Lecture 8 Flashcards
(13 cards)
What are Randomization tests?
Permutation tests; exact tests; test that enumerates ALL of the possible outcomes that could occur in some reference besides the outcome that was actually observed.
What are 2 characteristics of a Randomization test?
- Small data IS NOT poor data.
2. If data sets are too large for exact tests, then typically MC methods or a classical parametric test will be used.
Name 2 characteristics of Fisher’s exact test.
- It had a one-sided Alternative Hypothesis.
2. It does not require large samples.
What is the Confusion Matrix?
One dichotomous variable represents Reality/truth. The other dichotomous variable represents a measurement/test/claim.
Under which 3 conditions will a Hypergeometric distribution exist?
- Total number of items (population) is fixed.
- Sample size (number of trials) is a portion of the population.
- Probability of success changes after each trial.
What is overfitting?
Something that occurs when we fit our model “too perfectly” to the data at hand (zero bias), and will thus perform poorly and unpredictably on “new” data, across different samples.
To what leads overfitting?
To large variance of parameters when the model is applied to new data/samples. There is zero/low bias and high variance.
What can we introduce when the model fits the data “too well”?
A penalty term to introduce bias to the traditional estimation.

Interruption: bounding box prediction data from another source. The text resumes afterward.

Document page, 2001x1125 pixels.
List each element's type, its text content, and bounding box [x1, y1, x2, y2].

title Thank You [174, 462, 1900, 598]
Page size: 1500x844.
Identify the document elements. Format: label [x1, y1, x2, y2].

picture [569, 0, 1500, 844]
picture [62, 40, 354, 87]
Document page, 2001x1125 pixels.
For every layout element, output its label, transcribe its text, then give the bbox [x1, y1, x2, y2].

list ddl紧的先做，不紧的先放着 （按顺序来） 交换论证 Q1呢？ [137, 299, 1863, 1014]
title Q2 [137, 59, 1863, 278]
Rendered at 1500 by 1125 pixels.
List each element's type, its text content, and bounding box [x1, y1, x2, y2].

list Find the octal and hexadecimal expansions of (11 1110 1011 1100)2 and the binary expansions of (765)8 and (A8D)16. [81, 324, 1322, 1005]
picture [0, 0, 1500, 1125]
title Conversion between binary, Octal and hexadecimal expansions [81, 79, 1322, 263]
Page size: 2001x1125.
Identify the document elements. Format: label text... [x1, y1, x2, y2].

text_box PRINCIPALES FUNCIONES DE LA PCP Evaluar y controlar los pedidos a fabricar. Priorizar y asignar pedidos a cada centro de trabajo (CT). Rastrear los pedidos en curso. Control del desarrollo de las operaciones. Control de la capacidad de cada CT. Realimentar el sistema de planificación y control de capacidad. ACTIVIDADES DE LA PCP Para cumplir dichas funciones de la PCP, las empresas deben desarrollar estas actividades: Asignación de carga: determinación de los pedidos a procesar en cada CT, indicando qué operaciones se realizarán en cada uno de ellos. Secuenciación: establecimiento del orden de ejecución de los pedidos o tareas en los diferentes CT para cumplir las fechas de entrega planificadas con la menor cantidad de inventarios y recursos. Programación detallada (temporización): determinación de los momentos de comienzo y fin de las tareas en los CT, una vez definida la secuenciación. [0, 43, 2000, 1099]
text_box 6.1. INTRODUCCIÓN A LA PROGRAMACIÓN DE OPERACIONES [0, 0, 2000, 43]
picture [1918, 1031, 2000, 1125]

Which 2 things can avoid overfitting?
- Implenting the Bias Variance Trade-off.
2. Implenting train-test paradigm principles.
What is a Bias Variance Trade-off?
To avoid overfitting we should introduce a little bias in the model built on the data at hand (no perfect fit anymore), it will perform better on “new” data with less variance.
Which 2 regularisation techniques are based on the Bias Variance Trade-off principle? What do they do?
- Ridge regression.
- Lasso regression.
These techniques slightly change the slope of the regression line in order to create bias.
What is a Tran-Test paradigm?
We should use training data to build the model and test data to assess the model. Both training and testing data are created (from the dataset/sample that we started with) by sophisticated partitioning and using the data.
What is Cross-Validation?
It is the most famous technique to implement these ideas, more particularly by sophisticated partitioning the data.